» **WHAT YOU SHOULD DO**
In the records below, how many lines contain the string "kern"? Give only the number.

» **RECORDS SHOWN**
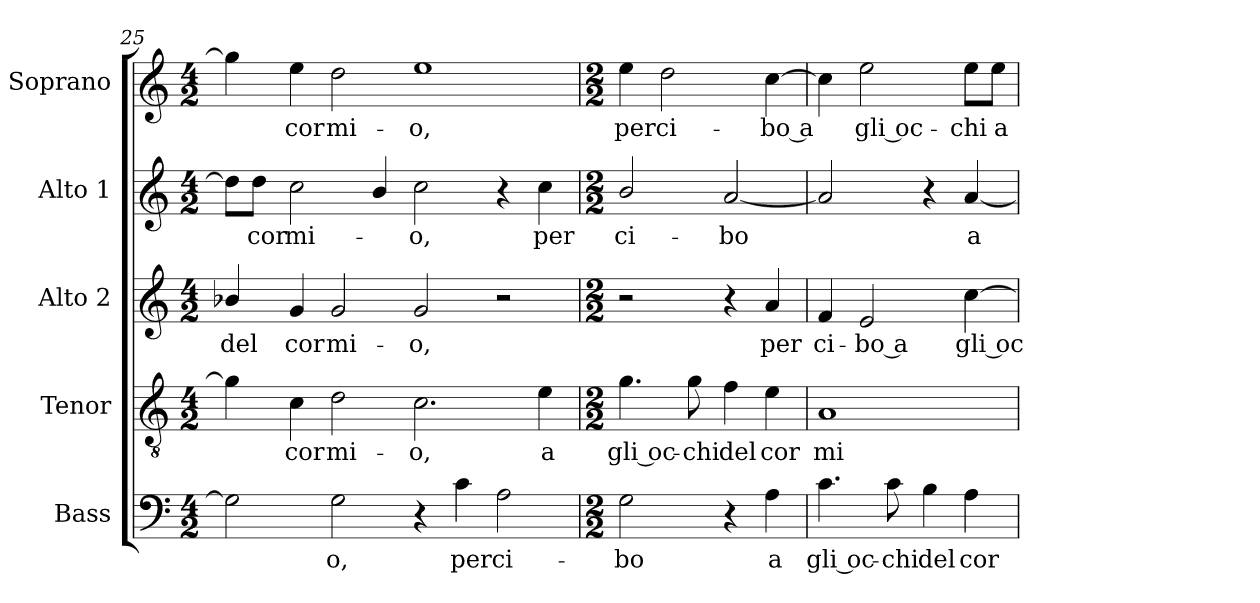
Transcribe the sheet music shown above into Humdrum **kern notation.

**kern	**text	**kern	**text	**kern	**text	**kern	**text	**kern	**text
*part5	*part5	*part4	*part4	*part3	*part3	*part2	*part2	*part1	*part1
*staff5	*staff5	*staff4	*staff4	*staff3	*staff3	*staff2	*staff2	*staff1	*staff1
*I"Bass	*	*I"Tenor	*	*I"Alto 2	*	*I"Alto 1	*	*I"Soprano	*
*I'B	*	*I'T	*	*I'A2	*	*I'A1	*	*I'S	*
*clefF4	*	*clefGv2	*	*clefG2	*	*clefG2	*	*clefG2	*
*	*	*ITrd7c12	*	*	*	*	*	*	*
*k[]	*	*k[]	*	*k[]	*	*k[]	*	*k[]	*
*C:	*	*C:	*	*C:	*	*C:	*	*C:	*
*M4/2	*	*M4/2	*	*M4/2	*	*M4/2	*	*M4/2	*
=25	=25	=25	=25	=25	=25	=25	=25	=25	=25
!	!	!	!	!	!LO:LY:b:color=#000000	!	!	!	!
2Gi\]	.	4Gi\]	.	4b-Xi/	del	8ddi\L]	.	4ggi\]	.
!	!	!	!	!	!	!	!LO:LY:b:color=#000000	!	!
.	.	.	.	.	.	8ddi\J	cor	.	.
!	!	!	!LO:LY:b:color=#000000	!	!	!	!	!	!
!	!	!	!	!	!LO:LY:b:color=#000000	!	!	!	!
!	!	!	!	!	!	!	!LO:LY:b:color=#000000	!	!
!	!	!	!	!	!	!	!	!	!LO:LY:b:color=#000000
.	.	4Ci\	cor	4gi/	cor	2cci\	mi-	4eei\	cor
!	!LO:LY:b:color=#000000	!	!	!	!	!	!	!	!
!	!	!	!LO:LY:b:color=#000000	!	!	!	!	!	!
!	!	!	!	!	!LO:LY:b:color=#000000	!	!	!	!
!	!	!	!	!	!	!	!	!	!LO:LY:b:color=#000000
2Gi\	-o,	2Di\	mi-	2gi/	mi-	.	.	2ddi\	mi-
.	.	.	.	.	.	4bi/	.	.	.
!	!	!	!LO:LY:b:color=#000000	!	!	!	!	!	!
!	!	!	!	!	!LO:LY:b:color=#000000	!	!	!	!
!	!	!	!	!	!	!	!LO:LY:b:color=#000000	!	!
!	!	!	!	!	!	!	!	!	!LO:LY:b:color=#000000
4r	.	2.Ci\	-o,	2gi/	-o,	2cci\	-o,	1eei	-o,
!	!LO:LY:b:color=#000000	!	!	!	!	!	!	!	!
4ci\	per	.	.	.	.	.	.	.	.
!	!LO:LY:b:color=#000000	!	!	!	!	!	!	!	!
2Ai\	ci-	.	.	2r	.	4r	.	.	.
!	!	!	!LO:LY:b:color=#000000	!	!	!	!	!	!
!	!	!	!	!	!	!	!LO:LY:b:color=#000000	!	!
.	.	4Ei\	a	.	.	4cci\	per	.	.
!!LO:LB:g=z
=26	=26	=26	=26	=26	=26	=26	=26	=26	=26
*M2/2	*	*M2/2	*	*M2/2	*	*M2/2	*	*M2/2	*
!	!LO:LY:b:color=#000000	!	!	!	!	!	!	!	!
!	!	!	!LO:LY:b:color=#000000	!	!	!	!	!	!
!	!	!	!	!	!	!	!LO:LY:b:color=#000000	!	!
!	!	!	!	!	!	!	!	!	!LO:LY:b:color=#000000
2Gi\	-bo	4.Gi\	gli oc-	2r	.	2bi/	ci-	4eei\	per
!	!	!	!	!	!	!	!	!	!LO:LY:b:color=#000000
.	.	.	.	.	.	.	.	2ddi\	ci-
!	!	!	!LO:LY:b:color=#000000	!	!	!	!	!	!
.	.	8Gi\	-chi	.	.	.	.	.	.
!	!	!	!LO:LY:b:color=#000000	!	!	!	!	!	!
!	!	!	!	!	!	!	!LO:LY:b:color=#000000	!	!
4r	.	4Fi\	del	4r	.	[2ai/	-bo	.	.
!	!LO:LY:b:color=#000000	!	!	!	!	!	!	!	!
!	!	!	!LO:LY:b:color=#000000	!	!	!	!	!	!
!	!	!	!	!	!LO:LY:b:color=#000000	!	!	!	!
!	!	!	!	!	!	!	!	!	!LO:LY:b:color=#000000
4Ai\	a	4Ei\	cor	4ai/	per	.	.	[4cci\	-bo a
=27	=27	=27	=27	=27	=27	=27	=27	=27	=27
!	!LO:LY:b:color=#000000	!	!	!	!	!	!	!	!
!	!	!	!LO:LY:b:color=#000000	!	!	!	!	!	!
!	!	!	!	!	!LO:LY:b:color=#000000	!	!	!	!
4.ci\	gli oc-	1AAi	mi-	4fi/	ci-	2ai/]	.	4cci\]	.
!	!	!	!	!	!LO:LY:b:color=#000000	!	!	!	!
!	!	!	!	!	!	!	!	!	!LO:LY:b:color=#000000
.	.	.	.	2ei/	-bo a	.	.	2eei\	gli oc-
!	!LO:LY:b:color=#000000	!	!	!	!	!	!	!	!
8ci\	-chi	.	.	.	.	.	.	.	.
!	!LO:LY:b:color=#000000	!	!	!	!	!	!	!	!
4Bi\	del	.	.	.	.	4r	.	.	.
!	!LO:LY:b:color=#000000	!	!	!	!	!	!	!	!
!	!	!	!	!	!LO:LY:b:color=#000000	!	!	!	!
!	!	!	!	!	!	!	!LO:LY:b:color=#000000	!	!
!	!	!	!	!	!	!	!	!	!LO:LY:b:color=#000000
4Ai\	cor	.	.	[4cci\	gli oc-	[4ai/	a	8eei\L	-chi
!	!	!	!	!	!	!	!	!	!LO:LY:b:color=#000000
.	.	.	.	.	.	.	.	8eei\J	a
=	=	=	=	=	=	=	=	=	=
*-	*-	*-	*-	*-	*-	*-	*-	*-	*-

» **FINAL ANSWER**
2